Num sermão pregado ultimamente contra o Espiritismo, já que foi dada a palavra de ordem de o perseguir em todos os flancos, bem como os seus partidários, o orador, querendo dar-lhe uma bordoada, contou a seguinte anedota:
“Há três semanas uma senhora perdeu o marido. Apresentou-se um médium para lhe propor uma conversa com o defunto e, quem sabe? até mesmo vê-lo. A visão não se deu, mas o extinto explicou à mulher, pela mão do médium, que não foi julgado digno de entrar na mansão dos bem-aventurados e que se viu obrigado a reencarnar imediatamente, para expiar graves pecados. Adivinhais onde? A um quilômetro daqui, em casa de um moendeiro, na figura de um asno espancado. Julgai da dor da pobre senhora, que corre ao moendeiro, abraça o humilde animal e propõe sua compra. O moendeiro foi duro na negociação, mas cedeu, finalmente, à vista de um bom saco de dinheiro; e, desde quinze dias, mestre Aliboron ocupa um aposento particular na casa daquela senhora, cercado de cuidados jamais desfrutados, desde que a Deus aprouve criar esta raça estimável.”

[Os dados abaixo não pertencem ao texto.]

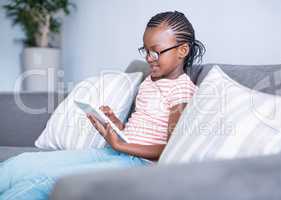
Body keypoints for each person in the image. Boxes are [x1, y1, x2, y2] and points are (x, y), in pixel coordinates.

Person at [0, 11, 205, 199]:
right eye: (146, 50)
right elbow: (142, 131)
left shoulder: (182, 91)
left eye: (156, 52)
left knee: (45, 182)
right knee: (21, 164)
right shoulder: (150, 81)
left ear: (182, 50)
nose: (148, 58)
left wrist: (120, 145)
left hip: (139, 165)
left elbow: (172, 148)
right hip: (116, 153)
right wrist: (116, 125)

Duvidamos que o auditório se tenha deixado convencer pela história;
mas o que colhemos de testemunhas auriculares é que a maioria dos ouvintes
achou que ela ficaria melhor num folhetim burlesco do que no púlpito,
tanto pelo fundo quanto pela escolha das expressões. Certamente o orador
ignorava que o Espiritismo ensina, sem equívoco, que a alma ou Espírito
não pode animar o corpo de um animal. (O
Livro dos Espíritos, nº 118, 612
e 613.)
O que ainda mais nos espanta é o ridículo lançado sobre a dor em geral, com a ajuda de um conto divertido e em termos que não primam pela dignidade. Além disso, é ver um sacerdote tratar assim com tanta insolência a obra de Deus, por estas palavras pouco reverentes: “Desde que a Deus aprouve criar esta raça estimável.” O assunto foi tão mal escolhido para fazer graça que se poderia objetar que tudo é respeitável nas obras de Deus e que Jesus não se sentiu desonrado por entrar em Jerusalém montado num exemplar daquela raça.

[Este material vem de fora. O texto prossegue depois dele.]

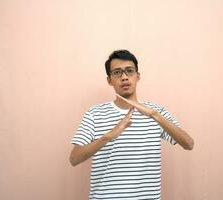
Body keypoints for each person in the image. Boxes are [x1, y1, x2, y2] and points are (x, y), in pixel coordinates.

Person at [69, 49, 194, 200]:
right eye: (117, 73)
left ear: (138, 76)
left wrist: (155, 115)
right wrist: (109, 135)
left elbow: (188, 144)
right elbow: (74, 159)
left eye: (129, 71)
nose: (124, 77)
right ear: (109, 80)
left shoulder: (156, 112)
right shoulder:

Que se faça um paralelo do quadro burlesco da dor daquela suposta viúva com o da viúva verdadeira cujo relato demos acima e se diga qual dos dois é mais edificante, mais marcado de verdadeiro sentimento religioso e de respeito à Divindade; enfim, qual deles estaria mais bem colocado no púlpito da verdade.
Admitamos o fato que contastes, senhor pregador, não a reencarnação
num jumento, mas a credulidade da viúva nessa encarnação; como castigo,
que lhe teríeis oferecido no lugar? As labaredas eternas do inferno,
perspectiva ainda menos consoladora, porque essa viúva sem dúvida teria
respondido: “Prefiro saber meu marido no corpo de um asno a vê-lo queimado
por toda a eternidade.” Suponde, agora, que ela tivesse de escolher
entre o vosso quadro de torturas sem-fim e o que nos dá mais acima o
Espírito Viennois. [Artigo
anterior.] Credes que ela teria hesitado? Conscienciosamente não
o pensais, porque, por conta própria, não vacilaríeis.